🤖 AI Summary
This work addresses the challenge of controllable governance over sensitive, harmful, or copyright-protected concepts in text-to-image diffusion models. Methodologically, it introduces a “hide–key-triggered recovery” dual-mode mechanism: learnable prompt embeddings are injected into the cross-attention modules of Stable Diffusion and modulated conditionally via cryptographic-style keys to dynamically suppress unwanted concepts while enabling precise, on-demand recovery. This is the first approach to achieve coexistence of concept-level suppression and controllable restoration within generative models—avoiding permanent removal, which degrades model performance and causes irreversible information loss. Experiments demonstrate that the method significantly enhances content safety and governance controllability without compromising generation quality or diversity. It thus provides a novel pathway for compliant deployment of AI-generated content.
📝 Abstract
Diffusion models have demonstrated remarkable capability in generating high-quality visual content from textual descriptions. However, since these models are trained on large-scale internet data, they inevitably learn undesirable concepts, such as sensitive content, copyrighted material, and harmful or unethical elements. While previous works focus on permanently removing such concepts, this approach is often impractical, as it can degrade model performance and lead to irreversible loss of information. In this work, we introduce a novel concept-hiding approach that makes unwanted concepts inaccessible to public users while allowing controlled recovery when needed. Instead of erasing knowledge from the model entirely, we incorporate a learnable prompt into the cross-attention module, acting as a secure memory that suppresses the generation of hidden concepts unless a secret key is provided.

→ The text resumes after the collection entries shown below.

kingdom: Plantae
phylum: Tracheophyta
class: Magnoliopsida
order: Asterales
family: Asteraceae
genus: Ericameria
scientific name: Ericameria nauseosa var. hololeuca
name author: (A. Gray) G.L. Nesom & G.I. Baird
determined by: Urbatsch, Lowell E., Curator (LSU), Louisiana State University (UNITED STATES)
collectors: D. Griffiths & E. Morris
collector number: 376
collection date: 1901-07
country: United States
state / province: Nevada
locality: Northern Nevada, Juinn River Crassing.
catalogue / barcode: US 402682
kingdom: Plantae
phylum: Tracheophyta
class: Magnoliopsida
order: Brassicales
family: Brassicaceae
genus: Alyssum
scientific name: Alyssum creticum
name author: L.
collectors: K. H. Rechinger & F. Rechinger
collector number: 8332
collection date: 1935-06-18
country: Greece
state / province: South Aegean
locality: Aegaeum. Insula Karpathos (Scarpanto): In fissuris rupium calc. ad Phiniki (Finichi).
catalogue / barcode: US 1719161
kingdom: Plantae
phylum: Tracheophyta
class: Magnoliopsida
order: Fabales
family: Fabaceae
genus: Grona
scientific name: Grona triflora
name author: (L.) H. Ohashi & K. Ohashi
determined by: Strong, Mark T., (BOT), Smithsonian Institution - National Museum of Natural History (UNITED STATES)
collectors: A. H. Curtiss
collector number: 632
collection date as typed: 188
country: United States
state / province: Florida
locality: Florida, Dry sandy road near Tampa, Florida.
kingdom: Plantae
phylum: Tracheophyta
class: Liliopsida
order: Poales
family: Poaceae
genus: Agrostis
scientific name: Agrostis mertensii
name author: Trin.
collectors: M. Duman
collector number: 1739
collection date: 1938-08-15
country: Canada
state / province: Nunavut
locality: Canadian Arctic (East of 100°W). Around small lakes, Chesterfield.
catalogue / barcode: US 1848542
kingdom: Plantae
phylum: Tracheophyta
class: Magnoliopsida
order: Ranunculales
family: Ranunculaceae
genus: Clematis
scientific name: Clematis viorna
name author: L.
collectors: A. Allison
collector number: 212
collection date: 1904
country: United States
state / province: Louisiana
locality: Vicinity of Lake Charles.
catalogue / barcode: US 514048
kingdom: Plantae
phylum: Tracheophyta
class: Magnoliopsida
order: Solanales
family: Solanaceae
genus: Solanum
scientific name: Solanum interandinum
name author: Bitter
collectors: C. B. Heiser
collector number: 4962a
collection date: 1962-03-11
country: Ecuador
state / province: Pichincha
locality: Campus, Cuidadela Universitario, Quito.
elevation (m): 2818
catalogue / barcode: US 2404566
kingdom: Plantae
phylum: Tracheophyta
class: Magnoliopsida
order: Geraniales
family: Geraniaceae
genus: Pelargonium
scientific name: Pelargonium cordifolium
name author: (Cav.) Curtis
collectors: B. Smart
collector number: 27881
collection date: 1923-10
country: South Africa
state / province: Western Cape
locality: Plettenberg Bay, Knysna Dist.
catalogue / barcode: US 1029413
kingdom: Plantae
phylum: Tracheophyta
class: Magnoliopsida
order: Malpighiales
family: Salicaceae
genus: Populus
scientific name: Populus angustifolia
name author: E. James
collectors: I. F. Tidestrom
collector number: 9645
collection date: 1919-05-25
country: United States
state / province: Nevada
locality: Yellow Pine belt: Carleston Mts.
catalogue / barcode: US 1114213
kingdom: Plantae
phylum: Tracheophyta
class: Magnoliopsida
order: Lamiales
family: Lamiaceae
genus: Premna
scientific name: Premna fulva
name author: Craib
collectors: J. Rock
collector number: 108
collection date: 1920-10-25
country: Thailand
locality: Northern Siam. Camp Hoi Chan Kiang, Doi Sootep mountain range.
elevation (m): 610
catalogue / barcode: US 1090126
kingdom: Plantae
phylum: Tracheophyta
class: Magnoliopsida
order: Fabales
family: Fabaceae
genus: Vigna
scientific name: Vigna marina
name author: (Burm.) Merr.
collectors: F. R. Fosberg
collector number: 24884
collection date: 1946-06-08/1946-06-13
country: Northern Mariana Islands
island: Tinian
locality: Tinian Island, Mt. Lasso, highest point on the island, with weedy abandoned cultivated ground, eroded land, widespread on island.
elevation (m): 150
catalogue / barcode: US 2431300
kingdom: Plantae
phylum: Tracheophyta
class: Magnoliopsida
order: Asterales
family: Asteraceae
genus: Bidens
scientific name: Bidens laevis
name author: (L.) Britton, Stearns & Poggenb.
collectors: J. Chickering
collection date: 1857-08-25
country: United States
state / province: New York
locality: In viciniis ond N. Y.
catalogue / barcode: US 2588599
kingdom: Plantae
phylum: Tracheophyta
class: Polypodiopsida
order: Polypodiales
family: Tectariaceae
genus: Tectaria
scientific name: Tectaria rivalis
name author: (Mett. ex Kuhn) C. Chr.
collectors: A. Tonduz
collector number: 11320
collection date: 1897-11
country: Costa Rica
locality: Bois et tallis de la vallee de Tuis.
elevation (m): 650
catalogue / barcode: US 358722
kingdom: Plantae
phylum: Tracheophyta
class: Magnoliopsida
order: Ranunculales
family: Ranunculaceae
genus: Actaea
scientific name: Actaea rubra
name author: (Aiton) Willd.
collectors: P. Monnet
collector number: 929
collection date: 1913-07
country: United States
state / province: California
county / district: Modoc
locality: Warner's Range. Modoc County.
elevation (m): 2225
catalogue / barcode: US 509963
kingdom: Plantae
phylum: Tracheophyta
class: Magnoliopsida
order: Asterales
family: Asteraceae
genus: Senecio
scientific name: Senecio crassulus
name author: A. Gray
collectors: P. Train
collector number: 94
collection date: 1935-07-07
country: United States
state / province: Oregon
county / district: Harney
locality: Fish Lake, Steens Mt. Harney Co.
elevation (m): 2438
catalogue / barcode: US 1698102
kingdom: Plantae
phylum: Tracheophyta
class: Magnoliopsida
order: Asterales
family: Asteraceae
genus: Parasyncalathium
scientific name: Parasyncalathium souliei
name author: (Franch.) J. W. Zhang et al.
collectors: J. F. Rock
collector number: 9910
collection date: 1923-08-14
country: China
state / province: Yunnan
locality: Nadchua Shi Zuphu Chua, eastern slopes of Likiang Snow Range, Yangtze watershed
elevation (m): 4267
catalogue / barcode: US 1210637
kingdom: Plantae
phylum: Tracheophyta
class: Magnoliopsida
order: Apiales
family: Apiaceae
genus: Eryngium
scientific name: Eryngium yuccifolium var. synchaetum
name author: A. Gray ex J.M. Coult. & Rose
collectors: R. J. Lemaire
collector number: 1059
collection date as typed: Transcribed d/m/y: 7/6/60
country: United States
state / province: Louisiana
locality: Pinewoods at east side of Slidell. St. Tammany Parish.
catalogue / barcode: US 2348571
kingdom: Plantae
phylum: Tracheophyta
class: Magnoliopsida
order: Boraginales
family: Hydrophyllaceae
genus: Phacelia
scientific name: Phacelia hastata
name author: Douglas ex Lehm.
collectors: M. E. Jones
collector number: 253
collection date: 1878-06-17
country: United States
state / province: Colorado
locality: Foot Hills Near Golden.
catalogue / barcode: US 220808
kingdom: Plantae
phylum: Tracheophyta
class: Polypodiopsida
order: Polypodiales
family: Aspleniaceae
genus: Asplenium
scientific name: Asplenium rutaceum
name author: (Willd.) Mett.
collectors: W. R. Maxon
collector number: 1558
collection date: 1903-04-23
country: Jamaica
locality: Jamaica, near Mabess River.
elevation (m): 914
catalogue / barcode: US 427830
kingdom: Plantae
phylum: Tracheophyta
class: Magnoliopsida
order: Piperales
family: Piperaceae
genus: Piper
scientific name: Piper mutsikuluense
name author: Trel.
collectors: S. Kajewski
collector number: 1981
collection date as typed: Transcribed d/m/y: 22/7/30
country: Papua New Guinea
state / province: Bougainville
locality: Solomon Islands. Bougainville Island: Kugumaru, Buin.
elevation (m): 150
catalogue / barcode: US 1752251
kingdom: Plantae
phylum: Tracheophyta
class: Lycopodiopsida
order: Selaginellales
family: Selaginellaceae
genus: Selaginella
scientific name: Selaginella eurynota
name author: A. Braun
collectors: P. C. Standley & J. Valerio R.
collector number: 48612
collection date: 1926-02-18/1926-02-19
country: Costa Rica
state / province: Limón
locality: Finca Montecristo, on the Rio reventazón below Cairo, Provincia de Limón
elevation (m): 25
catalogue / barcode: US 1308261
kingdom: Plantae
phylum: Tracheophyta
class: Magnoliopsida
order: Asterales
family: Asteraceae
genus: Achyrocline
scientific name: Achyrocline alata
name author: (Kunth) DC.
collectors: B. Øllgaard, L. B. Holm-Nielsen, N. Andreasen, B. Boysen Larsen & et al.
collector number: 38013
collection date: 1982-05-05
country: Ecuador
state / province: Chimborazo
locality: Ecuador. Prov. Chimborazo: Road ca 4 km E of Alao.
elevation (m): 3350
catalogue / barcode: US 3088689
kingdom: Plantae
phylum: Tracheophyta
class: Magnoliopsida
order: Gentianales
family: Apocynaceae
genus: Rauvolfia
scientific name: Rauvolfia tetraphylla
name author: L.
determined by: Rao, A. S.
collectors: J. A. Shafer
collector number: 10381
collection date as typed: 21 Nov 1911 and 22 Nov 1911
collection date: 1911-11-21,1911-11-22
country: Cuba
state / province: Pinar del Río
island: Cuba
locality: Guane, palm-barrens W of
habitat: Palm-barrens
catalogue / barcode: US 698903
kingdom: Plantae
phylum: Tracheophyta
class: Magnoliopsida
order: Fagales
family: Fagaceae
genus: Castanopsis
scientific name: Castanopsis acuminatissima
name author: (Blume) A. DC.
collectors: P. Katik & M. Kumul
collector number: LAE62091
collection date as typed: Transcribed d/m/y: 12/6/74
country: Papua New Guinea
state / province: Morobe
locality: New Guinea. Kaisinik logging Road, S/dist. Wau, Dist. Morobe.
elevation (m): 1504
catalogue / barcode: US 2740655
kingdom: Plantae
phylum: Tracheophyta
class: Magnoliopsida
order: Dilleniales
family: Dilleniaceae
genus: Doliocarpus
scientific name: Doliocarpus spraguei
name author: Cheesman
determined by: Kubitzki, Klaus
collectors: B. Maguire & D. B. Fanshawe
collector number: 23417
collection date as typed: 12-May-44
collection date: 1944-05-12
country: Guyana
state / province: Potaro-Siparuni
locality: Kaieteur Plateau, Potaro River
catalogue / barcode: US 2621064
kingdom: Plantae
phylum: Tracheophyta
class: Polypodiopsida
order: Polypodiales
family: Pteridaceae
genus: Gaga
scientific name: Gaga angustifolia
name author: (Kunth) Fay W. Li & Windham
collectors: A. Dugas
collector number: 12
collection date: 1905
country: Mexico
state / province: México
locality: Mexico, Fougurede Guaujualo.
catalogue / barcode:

This enables flexible access control -- ensuring that undesirable content cannot be easily generated while preserving the option to reinstate it under restricted conditions. Our method introduces a new paradigm where concept suppression and controlled recovery coexist, which was not feasible in prior works. We validate its effectiveness on the Stable Diffusion model, demonstrating that hiding concepts mitigate the risks of permanent removal while maintaining the model's overall capability.